Geospatial health data are essential to inform public health and policy. These data can be used to quantify disease burden, understand geographic and temporal patterns, identify risk factors, and measure inequalities. Geospatial Health Data: Modeling and Visualization with R-INLA and Shiny describes spatial and spatio-temporal statistical methods and visualization techniques to analyze georeferenced health data in R. The book covers the following topics:
- Manipulating and transforming point, areal, and raster data,
- Bayesian hierarchical models for disease mapping using areal and geostatistical data,
- Fitting and interpreting spatial and spatio-temporal models with the integrated nested Laplace approximation (INLA) and the stochastic partial differential equation (SPDE) approaches,
- Creating interactive and static visualizations such as disease maps and time plots,
- Reproducible R Markdown reports, interactive dashboards, and Shiny web applications that facilitate the communication of insights to collaborators and policymakers.

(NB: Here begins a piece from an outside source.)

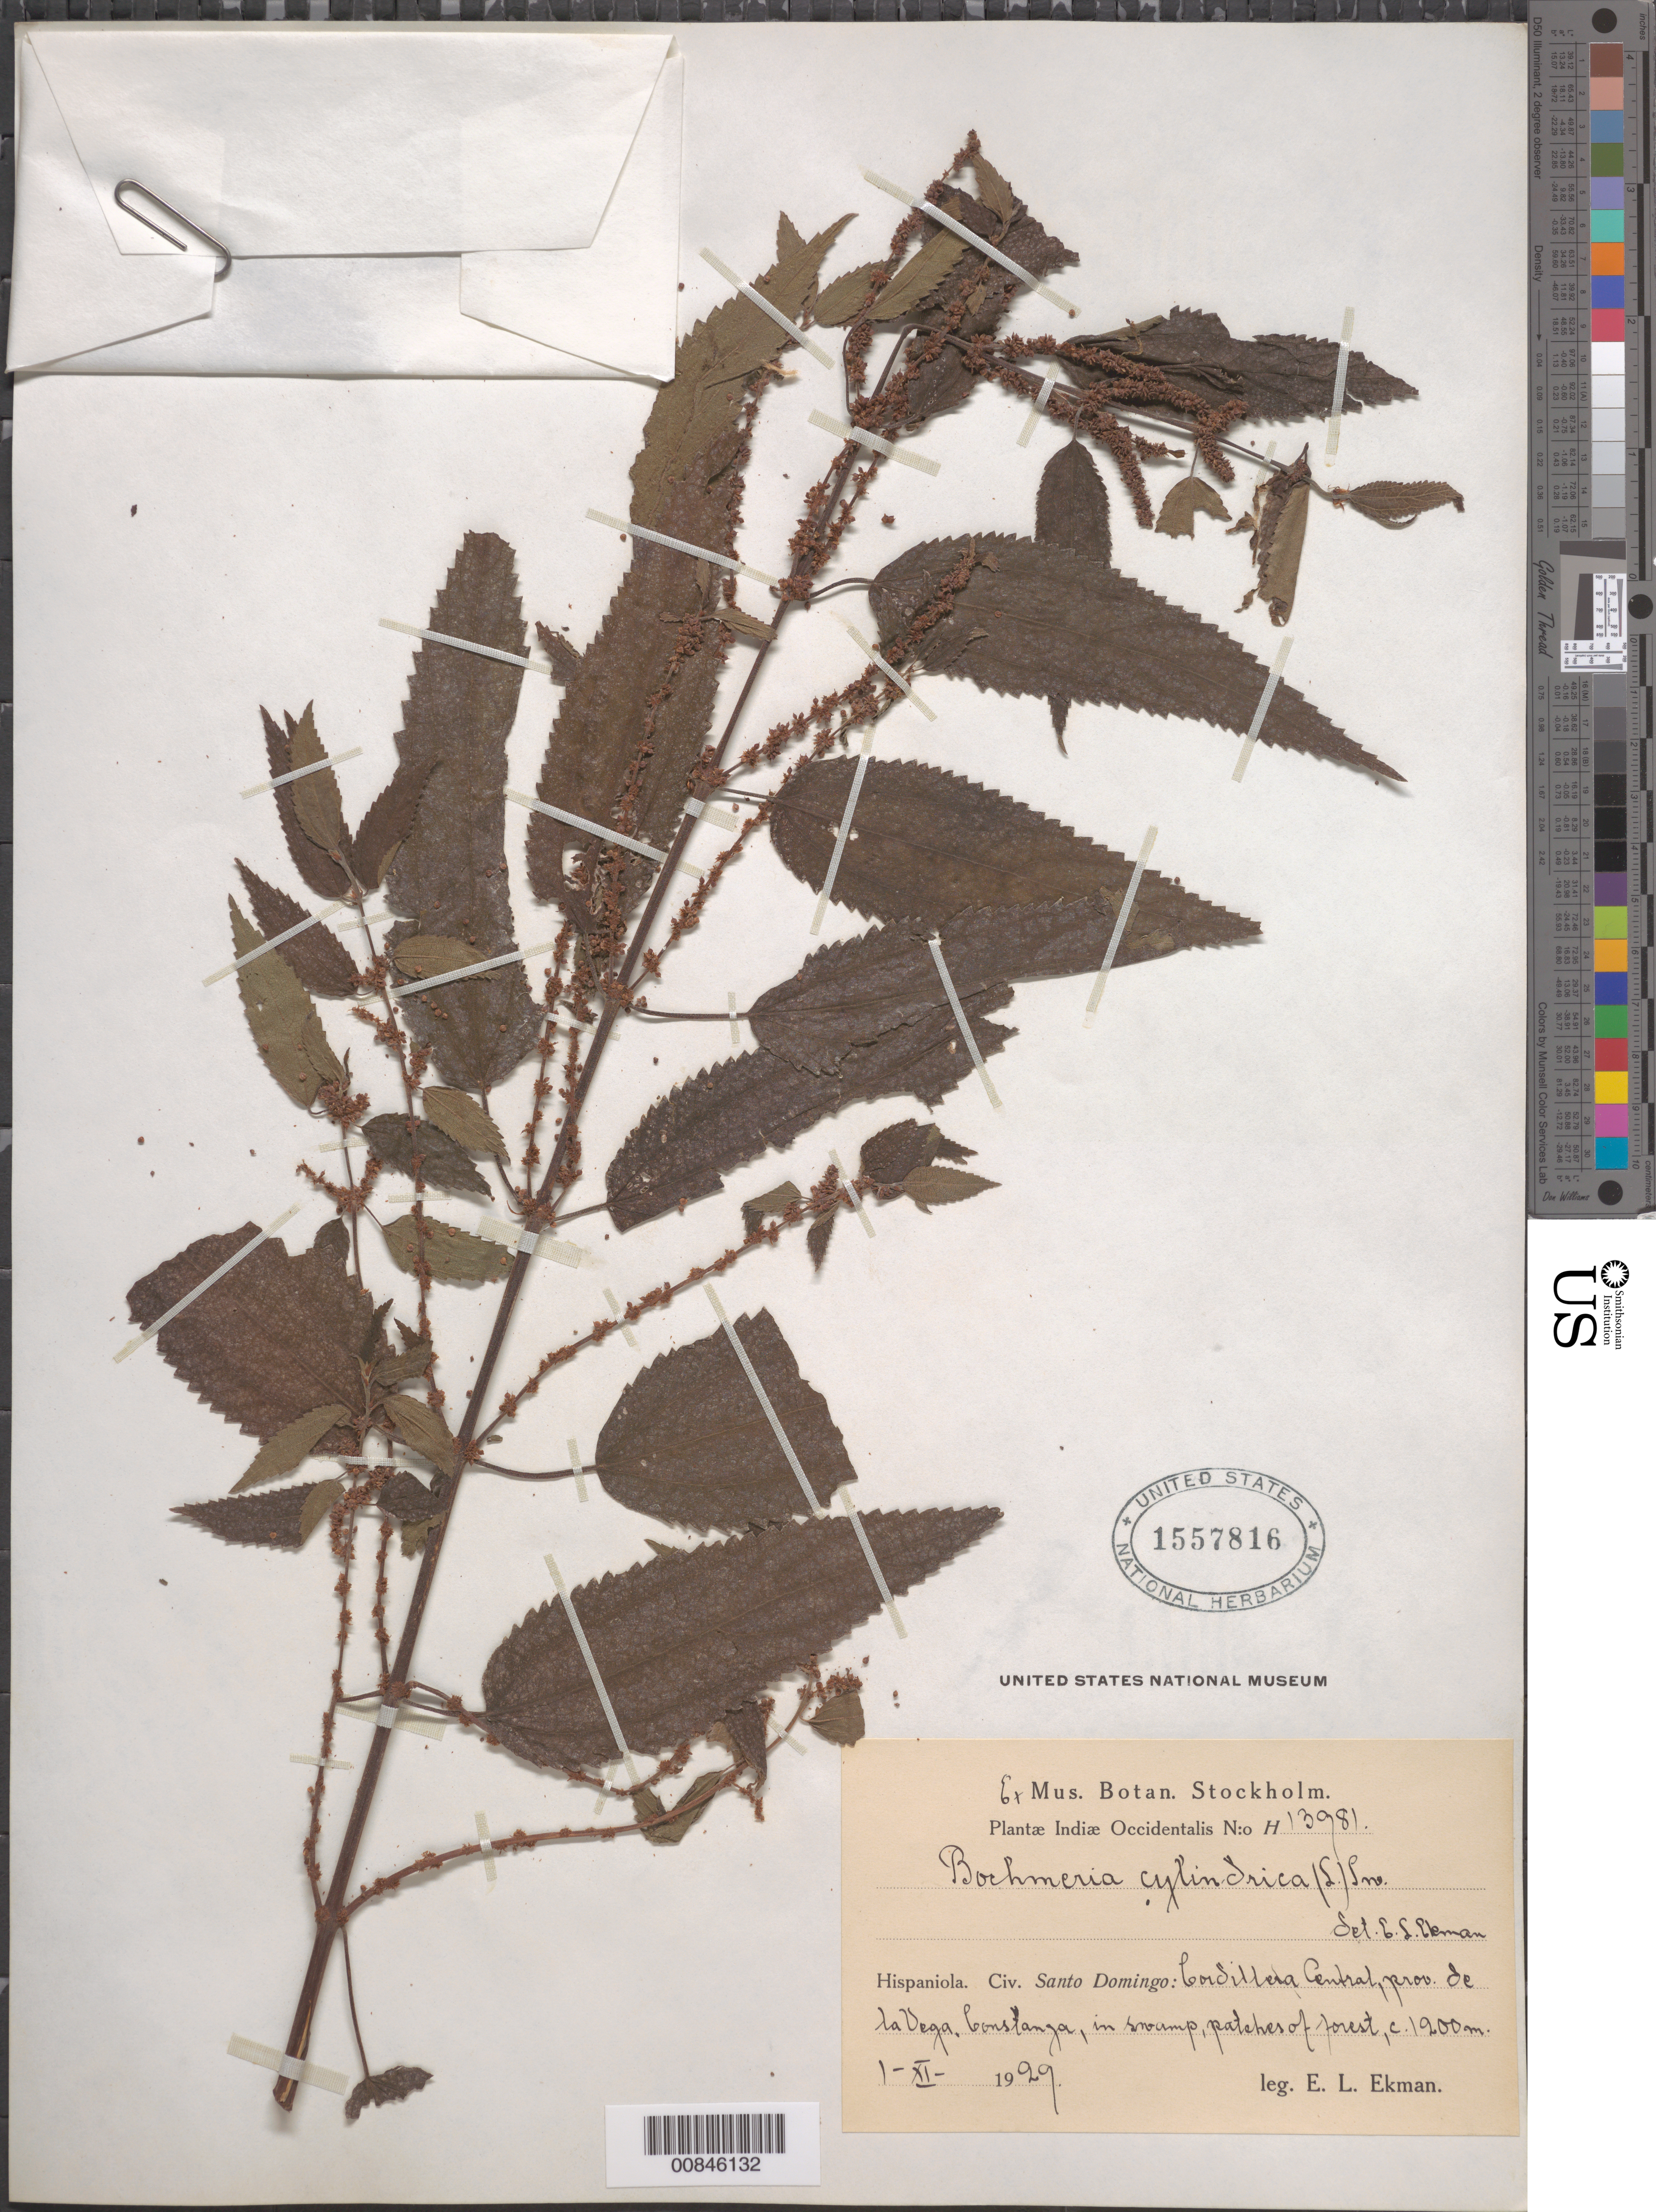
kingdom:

The book features fully reproducible examples of several disease and environmental applications using real-world data such as malaria in The Gambia, cancer in Scotland and USA, and air pollution in Spain. Examples in the book focus on health applications, but the approaches covered are also applicable to other fields that use georeferenced data including epidemiology, ecology, demography or criminology. The book provides clear descriptions of the R code for data importing, manipulation, modelling, and visualization, as well as the interpretation of the results. This ensures contents are fully reproducible and accessible for students, researchers and practitioners.